Could you quote the listing below word for word, from the first line to the last?

## Exercise input
§
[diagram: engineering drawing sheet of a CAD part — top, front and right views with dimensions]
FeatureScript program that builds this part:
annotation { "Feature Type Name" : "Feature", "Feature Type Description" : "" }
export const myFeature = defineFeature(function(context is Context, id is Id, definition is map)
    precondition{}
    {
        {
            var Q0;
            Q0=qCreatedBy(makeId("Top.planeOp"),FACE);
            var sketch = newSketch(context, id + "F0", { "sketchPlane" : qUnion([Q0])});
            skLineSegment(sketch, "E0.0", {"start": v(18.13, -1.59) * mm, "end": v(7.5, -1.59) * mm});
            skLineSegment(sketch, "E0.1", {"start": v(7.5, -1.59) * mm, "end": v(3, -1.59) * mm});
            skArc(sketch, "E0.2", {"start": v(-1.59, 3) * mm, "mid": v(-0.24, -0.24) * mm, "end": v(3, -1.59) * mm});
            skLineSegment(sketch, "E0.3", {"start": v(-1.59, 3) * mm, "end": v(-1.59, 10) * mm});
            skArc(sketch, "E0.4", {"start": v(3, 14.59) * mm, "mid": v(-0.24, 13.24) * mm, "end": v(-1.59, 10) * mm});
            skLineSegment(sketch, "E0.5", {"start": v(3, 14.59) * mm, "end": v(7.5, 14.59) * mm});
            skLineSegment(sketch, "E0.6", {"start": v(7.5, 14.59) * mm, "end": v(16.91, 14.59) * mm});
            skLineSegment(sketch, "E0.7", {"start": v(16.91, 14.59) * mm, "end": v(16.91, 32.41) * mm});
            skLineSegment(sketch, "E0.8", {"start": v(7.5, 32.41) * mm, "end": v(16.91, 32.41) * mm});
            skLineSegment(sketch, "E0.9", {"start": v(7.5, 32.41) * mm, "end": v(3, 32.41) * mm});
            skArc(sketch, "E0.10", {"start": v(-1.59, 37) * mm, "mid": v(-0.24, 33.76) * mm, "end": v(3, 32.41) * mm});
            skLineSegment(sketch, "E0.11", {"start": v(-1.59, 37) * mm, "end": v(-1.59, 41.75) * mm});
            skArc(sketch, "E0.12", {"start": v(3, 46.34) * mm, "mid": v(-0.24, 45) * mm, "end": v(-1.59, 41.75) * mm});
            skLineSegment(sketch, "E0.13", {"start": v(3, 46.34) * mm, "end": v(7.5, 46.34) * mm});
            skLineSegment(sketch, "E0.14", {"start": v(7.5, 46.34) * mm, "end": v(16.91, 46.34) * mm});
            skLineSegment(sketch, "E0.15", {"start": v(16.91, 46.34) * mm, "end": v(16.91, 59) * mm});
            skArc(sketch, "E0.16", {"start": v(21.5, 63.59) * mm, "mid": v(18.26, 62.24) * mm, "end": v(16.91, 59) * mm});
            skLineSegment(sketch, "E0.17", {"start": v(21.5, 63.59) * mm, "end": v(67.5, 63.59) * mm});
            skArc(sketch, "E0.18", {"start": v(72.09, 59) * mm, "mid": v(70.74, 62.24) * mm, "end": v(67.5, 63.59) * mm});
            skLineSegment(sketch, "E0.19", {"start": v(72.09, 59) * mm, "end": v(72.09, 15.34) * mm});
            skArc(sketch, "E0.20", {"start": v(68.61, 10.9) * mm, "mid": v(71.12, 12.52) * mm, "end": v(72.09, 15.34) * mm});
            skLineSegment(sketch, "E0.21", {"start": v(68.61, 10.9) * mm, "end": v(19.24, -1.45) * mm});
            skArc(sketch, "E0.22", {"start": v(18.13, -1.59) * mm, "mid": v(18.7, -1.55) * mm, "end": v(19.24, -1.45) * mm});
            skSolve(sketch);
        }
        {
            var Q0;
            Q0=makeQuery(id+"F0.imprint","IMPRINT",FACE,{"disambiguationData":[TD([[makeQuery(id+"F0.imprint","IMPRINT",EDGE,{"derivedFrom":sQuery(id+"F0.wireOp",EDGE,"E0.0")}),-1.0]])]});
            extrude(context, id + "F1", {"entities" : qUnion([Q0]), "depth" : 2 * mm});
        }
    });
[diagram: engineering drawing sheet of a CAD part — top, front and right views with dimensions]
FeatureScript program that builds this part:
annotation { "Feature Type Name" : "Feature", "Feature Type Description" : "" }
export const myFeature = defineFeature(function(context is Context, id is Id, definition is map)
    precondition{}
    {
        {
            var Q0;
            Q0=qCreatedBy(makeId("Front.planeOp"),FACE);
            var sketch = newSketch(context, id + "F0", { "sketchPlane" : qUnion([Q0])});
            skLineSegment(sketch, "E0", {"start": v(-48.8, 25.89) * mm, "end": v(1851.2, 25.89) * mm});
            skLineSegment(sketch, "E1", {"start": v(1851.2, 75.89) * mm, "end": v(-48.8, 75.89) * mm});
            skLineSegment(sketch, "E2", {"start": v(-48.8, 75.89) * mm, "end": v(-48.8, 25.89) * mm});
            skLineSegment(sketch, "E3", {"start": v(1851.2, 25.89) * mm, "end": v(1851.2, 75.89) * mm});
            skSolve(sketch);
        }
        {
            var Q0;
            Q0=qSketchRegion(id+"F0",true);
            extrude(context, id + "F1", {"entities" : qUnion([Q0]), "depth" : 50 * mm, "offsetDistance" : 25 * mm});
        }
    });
§
## Task result
[diagram: engineering drawing sheet of a CAD part — top, front and right views with dimensions]
FeatureScript program that builds this part:
annotation { "Feature Type Name" : "Feature", "Feature Type Description" : "" }
export const myFeature = defineFeature(function(context is Context, id is Id, definition is map)
    precondition{}
    {
        {
            var Q0;
            Q0=qCreatedBy(makeId("Top.planeOp"),FACE);
            var sketch = newSketch(context, id + "F0", { "sketchPlane" : qUnion([Q0])});
            skLineSegment(sketch, "E0.0", {"start": v(18.13, -1.59) * mm, "end": v(7.5, -1.59) * mm});
            skLineSegment(sketch, "E0.1", {"start": v(7.5, -1.59) * mm, "end": v(3, -1.59) * mm});
            skArc(sketch, "E0.2", {"start": v(-1.59, 3) * mm, "mid": v(-0.24, -0.24) * mm, "end": v(3, -1.59) * mm});
            skLineSegment(sketch, "E0.3", {"start": v(-1.59, 3) * mm, "end": v(-1.59, 10) * mm});
            skArc(sketch, "E0.4", {"start": v(3, 14.59) * mm, "mid": v(-0.24, 13.24) * mm, "end": v(-1.59, 10) * mm});
            skLineSegment(sketch, "E0.5", {"start": v(3, 14.59) * mm, "end": v(7.5, 14.59) * mm});
            skLineSegment(sketch, "E0.6", {"start": v(7.5, 14.59) * mm, "end": v(16.91, 14.59) * mm});
            skLineSegment(sketch, "E0.7", {"start": v(16.91, 14.59) * mm, "end": v(16.91, 32.41) * mm});
            skLineSegment(sketch, "E0.8", {"start": v(7.5, 32.41) * mm, "end": v(16.91, 32.41) * mm});
            skLineSegment(sketch, "E0.9", {"start": v(7.5, 32.41) * mm, "end": v(3, 32.41) * mm});
            skArc(sketch, "E0.10", {"start": v(-1.59, 37) * mm, "mid": v(-0.24, 33.76) * mm, "end": v(3, 32.41) * mm});
            skLineSegment(sketch, "E0.11", {"start": v(-1.59, 37) * mm, "end": v(-1.59, 41.75) * mm});
            skArc(sketch, "E0.12", {"start": v(3, 46.34) * mm, "mid": v(-0.24, 45) * mm, "end": v(-1.59, 41.75) * mm});
            skLineSegment(sketch, "E0.13", {"start": v(3, 46.34) * mm, "end": v(7.5, 46.34) * mm});
            skLineSegment(sketch, "E0.14", {"start": v(7.5, 46.34) * mm, "end": v(16.91, 46.34) * mm});
            skLineSegment(sketch, "E0.15", {"start": v(16.91, 46.34) * mm, "end": v(16.91, 59) * mm});
            skArc(sketch, "E0.16", {"start": v(21.5, 63.59) * mm, "mid": v(18.26, 62.24) * mm, "end": v(16.91, 59) * mm});
            skLineSegment(sketch, "E0.17", {"start": v(21.5, 63.59) * mm, "end": v(67.5, 63.59) * mm});
            skArc(sketch, "E0.18", {"start": v(72.09, 59) * mm, "mid": v(70.74, 62.24) * mm, "end": v(67.5, 63.59) * mm});
            skLineSegment(sketch, "E0.19", {"start": v(72.09, 59) * mm, "end": v(72.09, 15.34) * mm});
            skArc(sketch, "E0.20", {"start": v(68.61, 10.9) * mm, "mid": v(71.12, 12.52) * mm, "end": v(72.09, 15.34) * mm});
            skLineSegment(sketch, "E0.21", {"start": v(68.61, 10.9) * mm, "end": v(19.24, -1.45) * mm});
            skArc(sketch, "E0.22", {"start": v(18.13, -1.59) * mm, "mid": v(18.7, -1.55) * mm, "end": v(19.24, -1.45) * mm});
            skSolve(sketch);
        }
        {
            var Q0;
            Q0=makeQuery(id+"F0.imprint","IMPRINT",FACE,{"disambiguationData":[TD([[makeQuery(id+"F0.imprint","IMPRINT",EDGE,{"derivedFrom":sQuery(id+"F0.wireOp",EDGE,"E0.0")}),-1.0]])]});
            extrude(context, id + "F1", {"entities" : qUnion([Q0]), "depth" : 2 * mm});
        }
    });
[diagram: engineering drawing sheet of a CAD part — top, front and right views with dimensions]
FeatureScript program that builds this part:
annotation { "Feature Type Name" : "Feature", "Feature Type Description" : "" }
export const myFeature = defineFeature(function(context is Context, id is Id, definition is map)
    precondition{}
    {
        {
            var Q0;
            Q0=qCreatedBy(makeId("Front.planeOp"),FACE);
            var sketch = newSketch(context, id + "F0", { "sketchPlane" : qUnion([Q0])});
            skLineSegment(sketch, "E0", {"start": v(-48.8, 25.89) * mm, "end": v(1851.2, 25.89) * mm});
            skLineSegment(sketch, "E1", {"start": v(1851.2, 75.89) * mm, "end": v(-48.8, 75.89) * mm});
            skLineSegment(sketch, "E2", {"start": v(-48.8, 75.89) * mm, "end": v(-48.8, 25.89) * mm});
            skLineSegment(sketch, "E3", {"start": v(1851.2, 25.89) * mm, "end": v(1851.2, 75.89) * mm});
            skSolve(sketch);
        }
        {
            var Q0;
            Q0=qSketchRegion(id+"F0",true);
            extrude(context, id + "F1", {"entities" : qUnion([Q0]), "depth" : 50 * mm, "offsetDistance" : 25 * mm});
        }
    });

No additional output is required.